Il giorno successivo siamo partiti per l’ultima tappa lontano dalla civiltà di questa indimenticabile vacanza, gli altopiani di Landmannalaugar.
Nonostante il meteo stesse volgendo al brutto, avevamo lo stesso deciso di visitare questa zona.
Mai scelta è stata più azzeccata: una volta arrivati sulla F208 il tempo era cambiato a nostro favore e le nuvole, diradandosi, stavano facendo spazio ad un caldo sole.
La zona geotermica di Landmannalaugar è una terra fantastica, e forse rappresenta al meglio tutta l’Islanda.

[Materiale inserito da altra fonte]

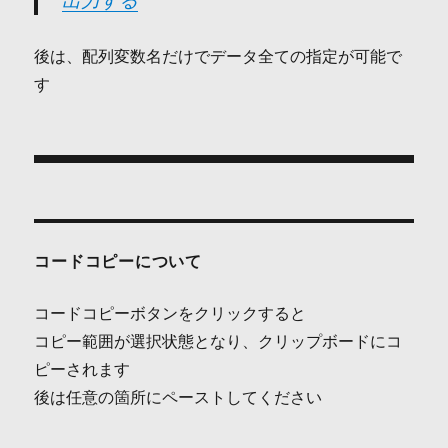
出力する
後は、配列変数名だけでデータ全ての指定が可能で
す
投
稿
ナ
コードコピーについて
ビ
コードコピーボタンをクリックすると
ゲ
コピー範囲が選択状態となり、クリップボードにコ
ピーされます
ー
後は任意の箇所にペーストしてください
シ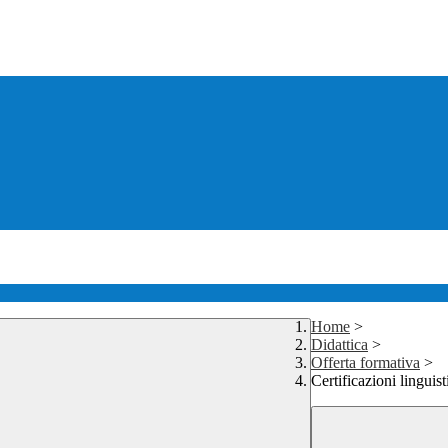
Home
>
Didattica
>
Offerta formativa
>
Certificazioni linguis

Durante i pochi chilometri di trekking abbiamo visto dei prati verdissimi attraversati da caldi rigagnoli, seguiti da un campo di lava solidificato, ed infine una zona di fumarole. Ci siamo fermati al punto in cui in lontananza si vedevano colline dalle coloratissime sfumature simili a quelle incontrate a Leirhnjukur e Kerlingarfjoll, e siamo tornati indietro costeggiando un fiume di origine glaciale. L’escursione ci ha impegnato per tutto quasi tutto il giorno, dandoci solo poco tempo supplementare per visitare l’altissima cascata di Haifoss.

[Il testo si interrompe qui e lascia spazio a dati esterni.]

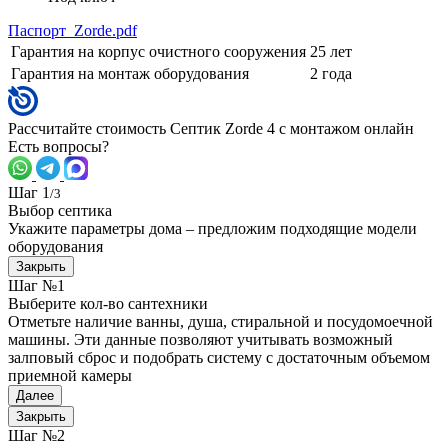
Паспорт_Zorde.pdf
Гарантия на корпус очистного сооружения
25 лет
Гарантия на монтаж оборудования
2 года
Рассчитайте стоимость Септик Zorde 4 с монтажом онлайн
Есть вопросы?
Шаг 1
/3
Выбор септика
Укажите параметры дома – предложим подходящие модели
оборудования
Закрыть
Шаг №1
Выберите кол-во сантехники
Отметьте наличие ванны, душа, стиральной и посудомоечной
машины. Эти данные позволяют учитывать возможный
залповый сброс и подобрать систему с достаточным объемом
приемной камеры
Далее
Закрыть
Шаг №2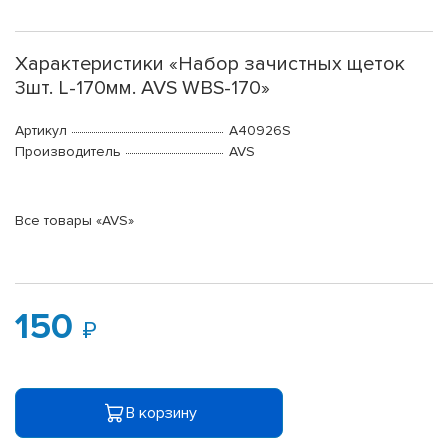
Характеристики «Набор зачистных щеток
3шт. L-170мм. AVS WBS-170»
Артикул
A40926S
Производитель
AVS
Все товары «AVS»
150
В корзину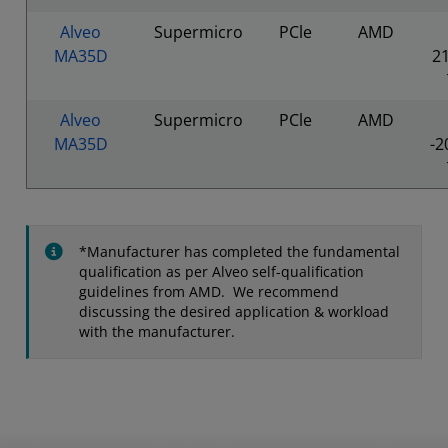
Alveo
Supermicro
PCle
AMD
MA35D
2
Alveo
Supermicro
PCle
AMD
MA35D
-2
*Manufacturer has completed the fundamental
qualification as per Alveo self-qualification
guidelines from AMD. We recommend
discussing the desired application & workload
with the manufacturer.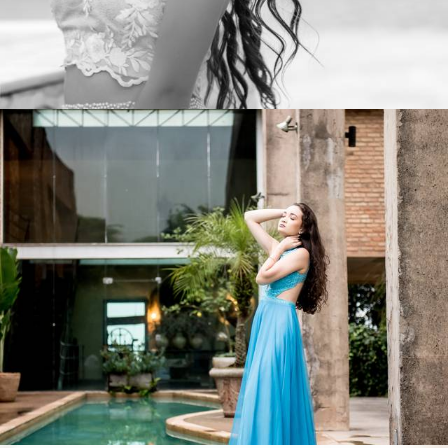
508
0
513
0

Prima di ritornare a Reykjavik, abbiamo fatto un ultimo rigenerante bagno termale nella valle di Reykjadalur, vicino a Hveragerdi, ed abbiamo visitato le serre di Fridheimar, lontane due chilometri a nord ovest di Fludir.
Perché questa tappa? Perché eravamo curiosi di scoprire come gli islandesi possono, in un territorio in apparenza inospitale per le verdure, coltivare pomodori biologici dal gusto superlativo!
Loro hanno sfruttato il calore geotermico, e lo hanno convogliato per scaldare le serre dove dei cavi sostengono le piante dei pomodori, soprattutto quelli di qualità Ciliegino. Alla luce provvedono delle lampade led che si accendono e si spengono in base alla quantità di luce esterna, il terreno è costituito da un humus del sottobosco finlandese, e all’impollinazione contribuiscono delle colonie di bombi importati dall’Olanda.
Sensazionale, vero?
I pomodori che si ottengono da questo processo sono biologici e hanno un gusto incomparabile, dando del filo da torcere ai pomodori nostrani.
Le serre hanno al loro interno un ristorante che serve queste prelibatezze, e pranzarci è un qualcosa di irrinunciabile.